YOUR ASSIGNMENT = For this task, retype the records below exactly.

Page-level text extractions

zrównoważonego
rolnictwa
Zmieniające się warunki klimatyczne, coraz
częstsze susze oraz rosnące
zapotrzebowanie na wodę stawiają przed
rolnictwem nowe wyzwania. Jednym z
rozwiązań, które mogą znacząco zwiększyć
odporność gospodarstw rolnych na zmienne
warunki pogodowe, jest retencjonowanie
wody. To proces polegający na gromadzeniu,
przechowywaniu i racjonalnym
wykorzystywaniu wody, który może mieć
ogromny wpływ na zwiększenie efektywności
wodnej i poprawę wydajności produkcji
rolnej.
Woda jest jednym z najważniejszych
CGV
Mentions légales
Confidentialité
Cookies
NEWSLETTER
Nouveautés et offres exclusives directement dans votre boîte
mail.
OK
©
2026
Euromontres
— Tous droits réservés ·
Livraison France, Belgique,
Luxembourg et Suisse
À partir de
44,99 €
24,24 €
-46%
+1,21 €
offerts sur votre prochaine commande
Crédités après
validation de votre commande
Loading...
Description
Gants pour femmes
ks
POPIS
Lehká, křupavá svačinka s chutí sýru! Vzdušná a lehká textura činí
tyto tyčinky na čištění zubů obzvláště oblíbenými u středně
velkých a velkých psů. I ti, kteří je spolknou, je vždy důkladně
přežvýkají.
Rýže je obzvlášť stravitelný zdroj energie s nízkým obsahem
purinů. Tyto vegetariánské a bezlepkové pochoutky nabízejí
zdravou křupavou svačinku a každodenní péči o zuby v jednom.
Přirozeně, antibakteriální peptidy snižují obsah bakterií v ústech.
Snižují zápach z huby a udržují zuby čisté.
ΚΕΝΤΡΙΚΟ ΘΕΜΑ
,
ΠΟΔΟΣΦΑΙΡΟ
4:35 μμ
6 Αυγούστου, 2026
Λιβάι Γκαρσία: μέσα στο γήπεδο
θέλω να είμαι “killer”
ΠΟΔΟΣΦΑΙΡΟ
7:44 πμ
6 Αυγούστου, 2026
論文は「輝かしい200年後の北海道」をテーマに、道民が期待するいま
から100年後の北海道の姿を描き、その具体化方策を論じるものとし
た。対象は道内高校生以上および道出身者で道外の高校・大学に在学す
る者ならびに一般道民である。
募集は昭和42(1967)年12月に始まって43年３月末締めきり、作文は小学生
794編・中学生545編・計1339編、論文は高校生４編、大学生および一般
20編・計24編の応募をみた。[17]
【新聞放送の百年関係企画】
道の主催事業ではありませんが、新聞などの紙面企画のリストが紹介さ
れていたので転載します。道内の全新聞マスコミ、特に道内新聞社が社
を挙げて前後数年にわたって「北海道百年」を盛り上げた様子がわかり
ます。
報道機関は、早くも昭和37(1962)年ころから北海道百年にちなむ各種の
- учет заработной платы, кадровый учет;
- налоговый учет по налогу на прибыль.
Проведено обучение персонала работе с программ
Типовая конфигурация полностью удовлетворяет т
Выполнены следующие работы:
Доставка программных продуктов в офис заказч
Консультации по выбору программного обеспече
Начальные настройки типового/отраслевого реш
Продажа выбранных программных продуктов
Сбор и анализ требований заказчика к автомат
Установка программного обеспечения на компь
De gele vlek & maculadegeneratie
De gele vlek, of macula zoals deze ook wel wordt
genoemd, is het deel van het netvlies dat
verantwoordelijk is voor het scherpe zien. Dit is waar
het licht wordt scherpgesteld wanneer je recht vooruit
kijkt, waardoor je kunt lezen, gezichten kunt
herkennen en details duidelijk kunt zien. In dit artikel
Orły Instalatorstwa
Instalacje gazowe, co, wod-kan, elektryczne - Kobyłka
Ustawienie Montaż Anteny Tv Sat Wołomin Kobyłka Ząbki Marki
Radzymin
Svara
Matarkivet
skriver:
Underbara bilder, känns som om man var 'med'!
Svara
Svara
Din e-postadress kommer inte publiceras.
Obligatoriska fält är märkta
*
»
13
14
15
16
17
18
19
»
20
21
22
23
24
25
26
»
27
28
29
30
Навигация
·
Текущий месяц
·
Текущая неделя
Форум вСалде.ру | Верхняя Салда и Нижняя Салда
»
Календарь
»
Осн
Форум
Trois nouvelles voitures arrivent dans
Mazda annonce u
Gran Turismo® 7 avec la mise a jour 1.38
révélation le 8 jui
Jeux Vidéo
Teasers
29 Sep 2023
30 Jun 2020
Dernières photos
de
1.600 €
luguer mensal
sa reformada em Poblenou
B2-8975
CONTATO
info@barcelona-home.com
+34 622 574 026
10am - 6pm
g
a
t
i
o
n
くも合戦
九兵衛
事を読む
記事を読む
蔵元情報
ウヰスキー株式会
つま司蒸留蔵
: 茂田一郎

RESULT =
zrównoważonego
rolnictwa
Zmieniające się warunki klimatyczne, coraz
częstsze susze oraz rosnące
zapotrzebowanie na wodę stawiają przed
rolnictwem nowe wyzwania. Jednym z
rozwiązań, które mogą znacząco zwiększyć
odporność gospodarstw rolnych na zmienne
warunki pogodowe, jest retencjonowanie
wody. To proces polegający na gromadzeniu,
przechowywaniu i racjonalnym
wykorzystywaniu wody, który może mieć
ogromny wpływ na zwiększenie efektywności
wodnej i poprawę wydajności produkcji
rolnej.
Woda jest jednym z najważniejszych
CGV
Mentions légales
Confidentialité
Cookies
NEWSLETTER
Nouveautés et offres exclusives directement dans votre boîte
mail.
OK
©
2026
Euromontres
— Tous droits réservés ·
Livraison France, Belgique,
Luxembourg et Suisse
À partir de
44,99 €
24,24 €
-46%
+1,21 €
offerts sur votre prochaine commande
Crédités après
validation de votre commande
Loading...
Description
Gants pour femmes
ks
POPIS
Lehká, křupavá svačinka s chutí sýru! Vzdušná a lehká textura činí
tyto tyčinky na čištění zubů obzvláště oblíbenými u středně
velkých a velkých psů. I ti, kteří je spolknou, je vždy důkladně
přežvýkají.
Rýže je obzvlášť stravitelný zdroj energie s nízkým obsahem
purinů. Tyto vegetariánské a bezlepkové pochoutky nabízejí
zdravou křupavou svačinku a každodenní péči o zuby v jednom.
Přirozeně, antibakteriální peptidy snižují obsah bakterií v ústech.
Snižují zápach z huby a udržují zuby čisté.
ΚΕΝΤΡΙΚΟ ΘΕΜΑ
,
ΠΟΔΟΣΦΑΙΡΟ
4:35 μμ
6 Αυγούστου, 2026
Λιβάι Γκαρσία: μέσα στο γήπεδο
θέλω να είμαι “killer”
ΠΟΔΟΣΦΑΙΡΟ
7:44 πμ
6 Αυγούστου, 2026
論文は「輝かしい200年後の北海道」をテーマに、道民が期待するいま
から100年後の北海道の姿を描き、その具体化方策を論じるものとし
た。対象は道内高校生以上および道出身者で道外の高校・大学に在学す
る者ならびに一般道民である。
募集は昭和42(1967)年12月に始まって43年３月末締めきり、作文は小学生
794編・中学生545編・計1339編、論文は高校生４編、大学生および一般
20編・計24編の応募をみた。[17]
【新聞放送の百年関係企画】
道の主催事業ではありませんが、新聞などの紙面企画のリストが紹介さ
れていたので転載します。道内の全新聞マスコミ、特に道内新聞社が社
を挙げて前後数年にわたって「北海道百年」を盛り上げた様子がわかり
ます。
報道機関は、早くも昭和37(1962)年ころから北海道百年にちなむ各種の
- учет заработной платы, кадровый учет;
- налоговый учет по налогу на прибыль.
Проведено обучение персонала работе с программ
Типовая конфигурация полностью удовлетворяет т
Выполнены следующие работы:
Доставка программных продуктов в офис заказч
Консультации по выбору программного обеспече
Начальные настройки типового/отраслевого реш
Продажа выбранных программных продуктов
Сбор и анализ требований заказчика к автомат
Установка программного обеспечения на компь
De gele vlek & maculadegeneratie
De gele vlek, of macula zoals deze ook wel wordt
genoemd, is het deel van het netvlies dat
verantwoordelijk is voor het scherpe zien. Dit is waar
het licht wordt scherpgesteld wanneer je recht vooruit
kijkt, waardoor je kunt lezen, gezichten kunt
herkennen en details duidelijk kunt zien. In dit artikel
Orły Instalatorstwa
Instalacje gazowe, co, wod-kan, elektryczne - Kobyłka
Ustawienie Montaż Anteny Tv Sat Wołomin Kobyłka Ząbki Marki
Radzymin
Svara
Matarkivet
skriver:
Underbara bilder, känns som om man var 'med'!
Svara
Svara
Din e-postadress kommer inte publiceras.
Obligatoriska fält är märkta
*
»
13
14
15
16
17
18
19
»
20
21
22
23
24
25
26
»
27
28
29
30
Навигация
·
Текущий месяц
·
Текущая неделя
Форум вСалде.ру | Верхняя Салда и Нижняя Салда
»
Календарь
»
Осн
Форум
Trois nouvelles voitures arrivent dans
Mazda annonce u
Gran Turismo® 7 avec la mise a jour 1.38
révélation le 8 jui
Jeux Vidéo
Teasers
29 Sep 2023
30 Jun 2020
Dernières photos
de
1.600 €
luguer mensal
sa reformada em Poblenou
B2-8975
CONTATO
info@barcelona-home.com
+34 622 574 026
10am - 6pm
g
a
t
i
o
n
くも合戦
九兵衛
事を読む
記事を読む
蔵元情報
ウヰスキー株式会
つま司蒸留蔵
: 茂田一郎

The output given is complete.